The United States Treasury Secretary Timothy Geithner says while inflation is low across most major economies there are very high levels of unemployment. He says more efforts are needed to ensure an early economic recovery.
|US Treasury Sec. Timothy Geithner (L) talks to a fellow minister at a joint APEC Finance Ministers press conference in Singapore, 12 Nov 2009|
"Right now the challenge is growth ... let us make sure we have a business confidence restored, private investment expanding again, unemployment coming down, financial sectors definitively repaired. That is our basic challenge now," he said.
Geithner says it will take some time to bring down unemployment levels, which in October reached a 26-year high in the United States.
The ministers agreed on the need to find new ways for sustaining economic growth, which has largely depended on the U.S. market.
Geithner says the United States is seeing signs of a shift to saving more and borrowing less. He says private investment and exports are growing again.
"But what it means is, if the world is going to grow at the rate it can in the future, the rest of the world is going to have to shift to more domestic sources of growth, investment, and spending," he said.
In the statement, APEC economies with large deficits pledged to encourage private savings, while those with large surpluses pledged to strengthen domestic growth.
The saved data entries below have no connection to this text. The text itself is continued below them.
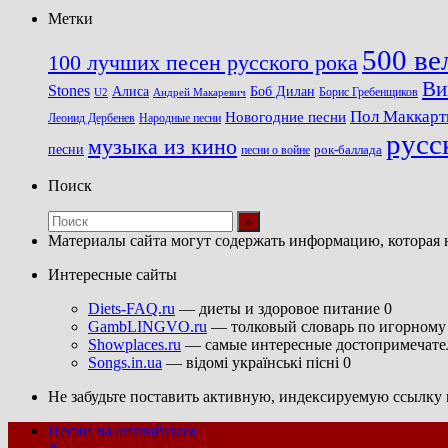
Метки
500 ве
100 лучших песен русского рока
Ви
Stones
Алиса
Боб Дилан
U2
Борис Гребенщиков
Андрей Макаревич
Пол Маккарт
Новогодние песни
Леонид Дербенев
Народные песни
русс
музыка из кино
песни
песни о войне
рок-баллада
Поиск
Материалы сайта могут содержать информацию, которая 
Интересные сайты
Diets-FAQ.ru
— диеты и здоровое питание 0
GambLINGVO.ru
— толковый словарь по игорному 
Showplaces.ru
— самые интересные достопримечател
Songs.in.ua
— відомі українські пісні 0
Не забудьте поставить активную, индексируемую ссылку н
Песни на английском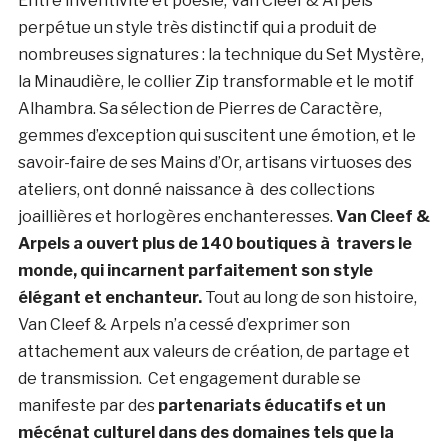
Entre inventivité et poésie, Van Cleef & Arpels
perpétue un style très distinctif qui a produit de
nombreuses signatures : la technique du Set Mystère,
la Minaudière, le collier Zip transformable et le motif
Alhambra. Sa sélection de Pierres de Caractère,
gemmes d’exception qui suscitent une émotion, et le
savoir-faire de ses Mains d’Or, artisans virtuoses des
ateliers, ont donné naissance à des collections
joaillières et horlogères enchanteresses.
Van Cleef &
Arpels a ouvert plus de 140 boutiques à travers le
monde, qui incarnent parfaitement son style
élégant et enchanteur.
Tout au long de son histoire,
Van Cleef & Arpels n’a cessé d’exprimer son
attachement aux valeurs de création, de partage et
de transmission. Cet engagement durable se
manifeste par des
partenariats éducatifs et un
mécénat culturel dans des domaines tels que la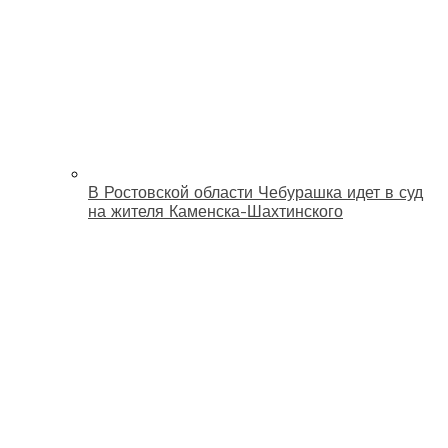
В Ростовской области Чебурашка идет в суд
на жителя Каменска-Шахтинского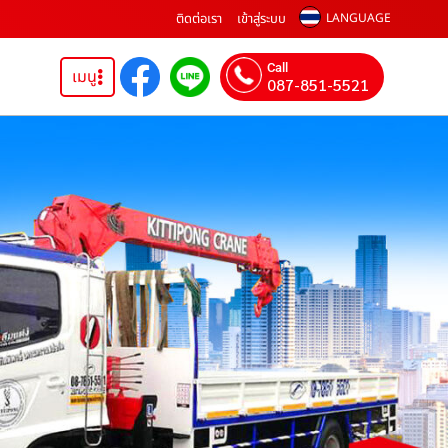
ติดต่อเรา
เข้าสู่ระบบ
LANGUAGE
Call
เมนู
087-851-5521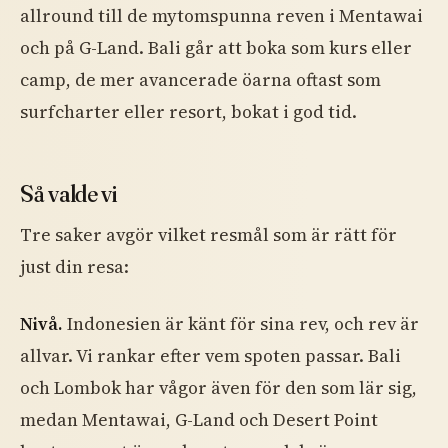
allround till de mytomspunna reven i Mentawai
och på G-Land. Bali går att boka som kurs eller
camp, de mer avancerade öarna oftast som
surfcharter eller resort, bokat i god tid.
Så valde vi
Tre saker avgör vilket resmål som är rätt för
just din resa:
Nivå.
Indonesien är känt för sina rev, och rev är
allvar. Vi rankar efter vem spoten passar. Bali
och Lombok har vågor även för den som lär sig,
medan Mentawai, G-Land och Desert Point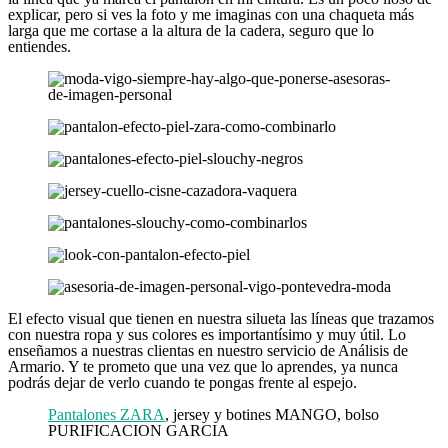
explicar, pero si ves la foto y me imaginas con una chaqueta más
larga que me cortase a la altura de la cadera, seguro que lo
entiendes.
El efecto visual que tienen en nuestra silueta las líneas que trazamos
con nuestra ropa y sus colores es importantísimo y muy útil. Lo
enseñamos a nuestras clientas en nuestro servicio de Análisis de
Armario. Y te prometo que una vez que lo aprendes, ya nunca
podrás dejar de verlo cuando te pongas frente al espejo.
Pantalones ZARA
, jersey y botines MANGO, bolso
PURIFICACION GARCIA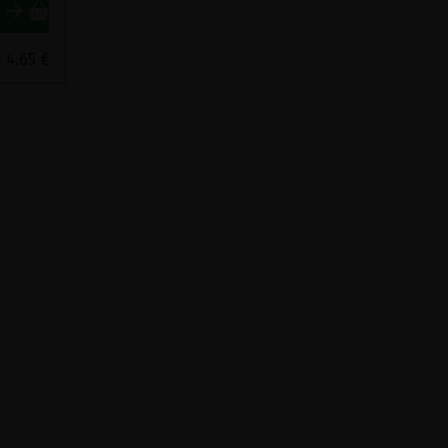
 4.65 €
APEC ministers, including China, also agreed to pursue "market oriented" exchange rates. China has been accused of keeping its currency, the yuan, artificially low to boost exports. But, ministers played down currency exchange concerns.
Singapore's Finance Minister Tharman Shanmugaratnam said none of the ministers called for any sudden or significant change in exchange rates, but said they should remain flexible.
The finance and trade ministers were meeting before an APEC summit this weekend that is to include U.S. President Obama on his first trip to Asia as president.